## Qué hacer
• 1. En el texto sobre la caza de ballenas en Islandia, ¿cuánto tardaban en morir las ballenas arponeadas según el informe gubernamental de 2023?
• 2. Prosigue el texto sobre la caza de ballenas en Islandia desde el punto en que termina.

## Texto mostrado
━━━━━━━━

Islandia ha anunciado que presentará un proyecto de ley en febrero de 2027 que podría prohibir permanentemente la caza de ballenas en sus aguas. Esta medida, de concretarse, dejaría a Noruega y Japón como los únicos dos países que aún permiten la caza comercial de ballenas en el mundo.
La práctica de la caza de ballenas en Islandia ha estado bajo un intenso escrutinio desde la publicación de un informe encargado por el gobierno en 2023, el cual reveló que las ballenas arponeadas tardaban hasta dos horas en morir. Este hallazgo provocó una suspensión temporal de la caza ese mismo año y ha generado una creciente presión sobre el gobierno islandés para prohibir la actividad de forma definitiva.
Un cambio histórico en la política islandesa
Islandia es uno de los tres únicos países que todavía permiten la caza comercial de ballenas, junto con Noruega y Japón. La posible prohibición marcaría un cambio significativo en la política ambiental del país y representaría una victoria para los grupos conservacionistas que han luchado durante años para poner fin a esta práctica.
El gobierno islandés ha enfrentado una presión cada vez mayor tanto a nivel nacional como internacional. Organizaciones defensoras de los animales y ciudadanos preocupados han exigido el fin de la caza de ballenas, argumentando razones éticas, ecológicas y económicas. Además, la disminución del interés por la carne de ballena en el mercado ha hecho que la actividad sea cada vez menos rentable.
El informe que cambió la percepción
El informe gubernamental de 2023 fue un punto de inflexión en el debate. Documentó que las ballenas capturadas con arpones sufrían durante largos periodos antes de morir, lo que contradecía las afirmaciones de que la caza se realizaba de manera humanitaria. Este hallazgo conmocionó a la opinión pública y llevó a la suspensión temporal de la caza en 2023, mientras se revisaban las regulaciones.
La comunidad internacional también ha expresado su rechazo a la caza de ballenas. La Comisión Ballenera Internacional (CBI) ha instado a los países que aún practican la caza comercial a poner fin a esta actividad. Sin embargo, Islandia, Noruega y Japón han desafiado históricamente estas recomendaciones, amparándose en excepciones o en su derecho a la caza comercial.
Reacciones y próximos pasos
La posible presentación del proyecto de ley ha generado reacciones encontradas. Los grupos ecologistas han celebrado la noticia, calificándola como un paso crucial para la conservación marina. Por otro lado, algunos sectores pesqueros y políticos islandeses han expresado su preocupación por el impacto económico que podría tener la prohibición, aunque la industria ballenera ha ido perdiendo relevancia en las últimas décadas.

━━━━━━━━

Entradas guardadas

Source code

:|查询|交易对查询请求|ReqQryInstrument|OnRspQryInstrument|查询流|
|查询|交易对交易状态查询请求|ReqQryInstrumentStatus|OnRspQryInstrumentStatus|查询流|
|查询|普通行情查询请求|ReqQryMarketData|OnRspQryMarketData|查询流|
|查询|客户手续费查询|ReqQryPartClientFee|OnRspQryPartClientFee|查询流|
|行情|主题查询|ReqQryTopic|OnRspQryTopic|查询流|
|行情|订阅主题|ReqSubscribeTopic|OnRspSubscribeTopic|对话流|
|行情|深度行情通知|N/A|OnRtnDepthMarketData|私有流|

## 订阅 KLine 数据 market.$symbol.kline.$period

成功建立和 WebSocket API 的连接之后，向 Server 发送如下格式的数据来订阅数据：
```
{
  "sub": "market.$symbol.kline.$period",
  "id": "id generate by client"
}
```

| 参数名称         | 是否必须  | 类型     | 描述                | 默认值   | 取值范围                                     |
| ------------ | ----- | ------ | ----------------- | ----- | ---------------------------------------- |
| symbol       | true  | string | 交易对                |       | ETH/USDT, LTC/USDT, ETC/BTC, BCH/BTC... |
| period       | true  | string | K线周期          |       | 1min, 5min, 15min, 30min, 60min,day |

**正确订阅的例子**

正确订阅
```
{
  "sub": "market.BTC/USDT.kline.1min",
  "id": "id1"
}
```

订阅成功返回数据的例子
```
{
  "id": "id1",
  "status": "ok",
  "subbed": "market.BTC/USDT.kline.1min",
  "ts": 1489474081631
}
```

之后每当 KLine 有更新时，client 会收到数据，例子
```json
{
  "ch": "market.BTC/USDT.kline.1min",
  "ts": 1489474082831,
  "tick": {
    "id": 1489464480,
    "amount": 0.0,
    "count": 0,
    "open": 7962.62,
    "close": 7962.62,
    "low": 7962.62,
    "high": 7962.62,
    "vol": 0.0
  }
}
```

━━━━━━━━

## Respuestas
• 1. Hasta dos horas.

• 2.
Si el proyecto de ley se aprueba, Islandia se uniría a la lista de países que han prohibido la caza de ballenas, dejando a Noruega y Japón como los últimos bastiones de esta práctica. Noruega continúa cazando ballenas bajo una objeción a la moratoria de la CBI, mientras que Japón se retiró de la comisión en 2019 para reanudar la caza comercial en sus aguas.
Implicaciones para la conservación marina
La prohibición en Islandia tendría un impacto significativo en los esfuerzos globales de conservación. Las ballenas desempeñan un papel crucial en los ecosistemas marinos, ayudando a mantener el equilibrio de las poblaciones de peces y contribuyendo al ciclo de nutrientes en los océanos. Su protección es fundamental para la salud de los mares y para la lucha contra el cambio climático, ya que estos animales capturan grandes cantidades de carbono.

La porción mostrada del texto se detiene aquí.